Дело было сделано. Оставался один вопрос: что делать с трупом? Мысль о том, что труп надо обезобразить, чтобы Таньку не опознали, пришла в голову всем одновременно.
С собой был нож, которым резали хлеб и колбасу. Нож немаленький, Кузе от отца достался, а тот был охотником. Этим-то ножом Кузя и попытался отрезать Танькину голову.

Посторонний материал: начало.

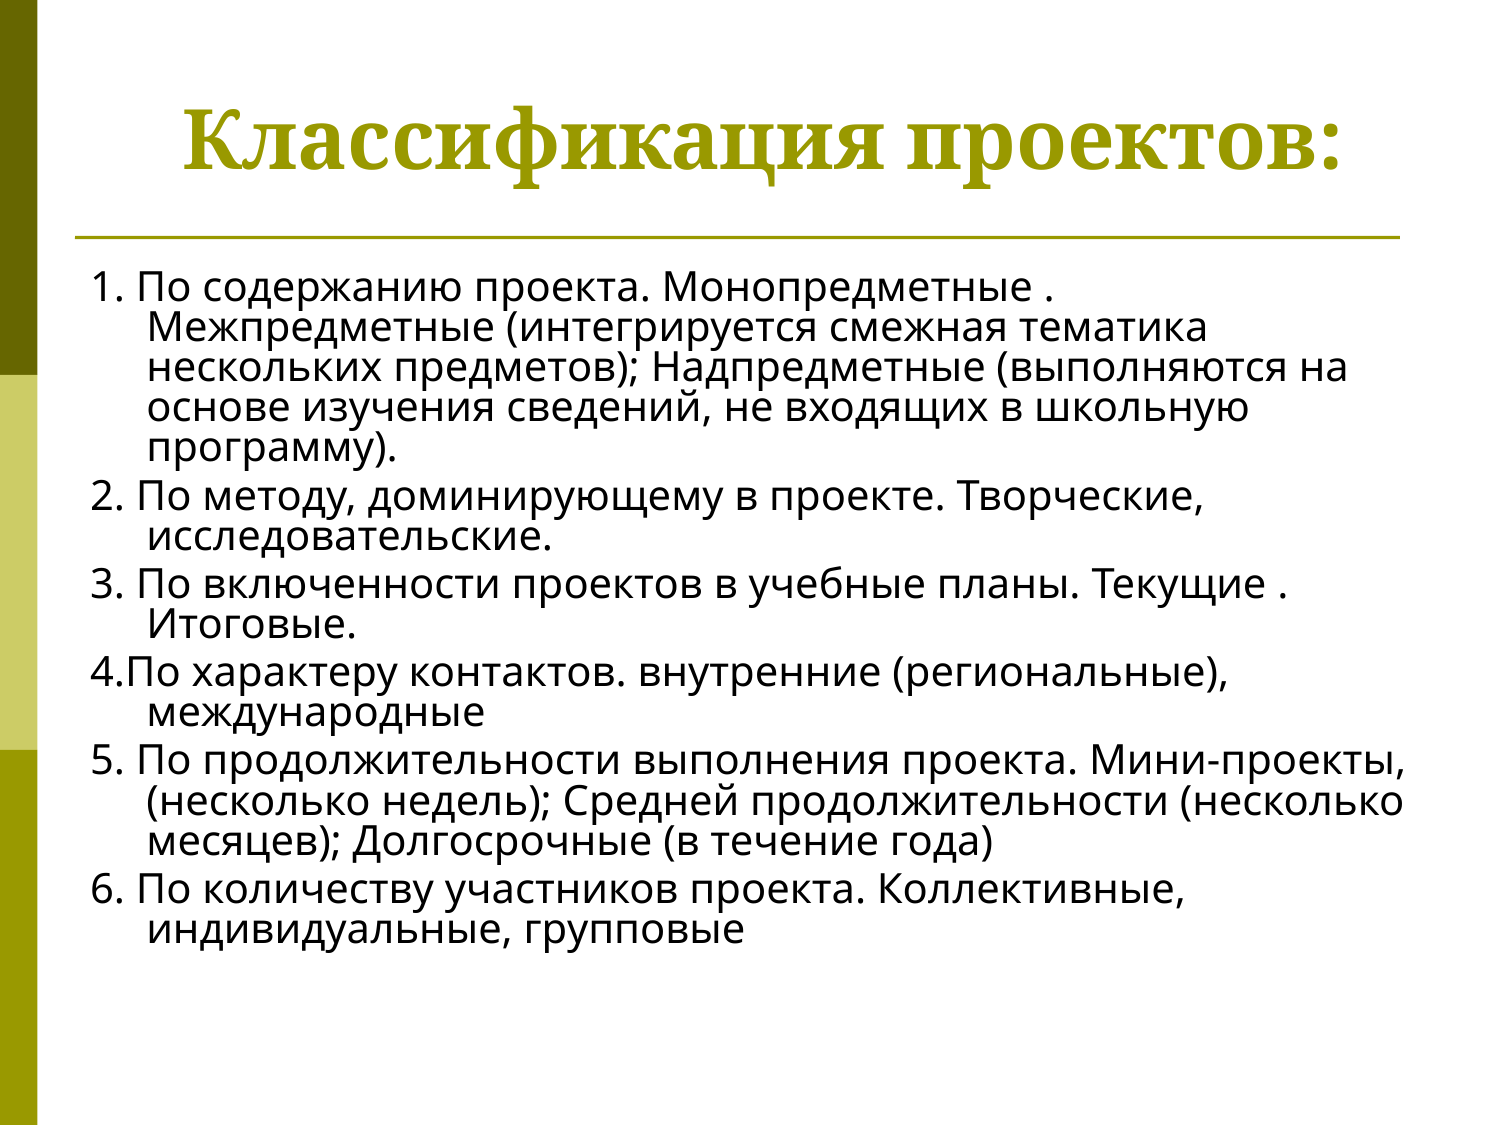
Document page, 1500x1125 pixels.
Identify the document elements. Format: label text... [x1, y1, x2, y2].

title Классификация проектов: [88, 42, 1439, 230]
list 1. По содержанию проекта. Монопредметные . Межпредметные (интегрируется смежная тематика нескольких предметов); Надпредметные (выполняются на основе изучения сведений, не входящих в школьную программу). 2. По методу, доминирующему в проекте. Творческие, исследовательские. 3. По включенности проектов в учебные планы. Текущие . Итоговые. 4.По характеру контактов. внутренние (региональные), международные 5. По продолжительности выполнения проекта. Мини-проекты, (несколько недель); Средней продолжительности (несколько месяцев); Долгосрочные (в течение года) 6. По количеству участников проекта. Коллективные, индивидуальные, групповые [74, 262, 1426, 1006]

Кто-то вспомнил, что Танька судима по малолетке, и у нее снимали отпечатки пальцев. Значит, и по рукам могут опознать. Кузя переключился на руки. Кисти удалось отрезать, их закопали в овраге. А голову так и не смогли отсечь, хребет оказался слишком толстый, а Кузя, в отличие от отца, охотничьих навыков не имел.
Тело, не долго думая, закопали в двух кварталах от оврага, где уже были закопаны руки. Место там низкое, могилы копать не скоро будут, значит, и до трупа не скоро доберутся.

«Слышь, Зой… По ночам уснуть не могу – Таньку вижу. Стоит на краю сестриной могилы, белая вся, на лице кровь, шея распухшая. И руки тянет ко мне, Кузя, говорят, милый, за что ты меня? А рук-то и нет… Обрубки одни! Здесь говорят, что это первый год всем такое чудится. А я утром встаю, смотрю – а у меня ладони в крови. И следы от веревки на них. Как от нее отвязаться, не знаешь?»

Танькина мать на суде заявила иск на пятьсот тысяч рублей. В качестве компенсации причиненных ей нравственных страданий. На вопрос суда, в чем выразились ее страдания, мамашка простодушно ответила: «А вот дочка выросла бы, работать пошла… А я стану старой, кормить меня кто будет? Дочки-то нет…».
Подсудимые сидели в клетке и ржали над теткой. И никакого раскаянья в их глазах не было видно.
Записки, изъятые надзирателями в Сизо, были приобщены к уголовному делу.
Говорят, от Кузи отказалось пять или шесть адвокатов. А одного даже тошнило после ознакомления с материалами дела.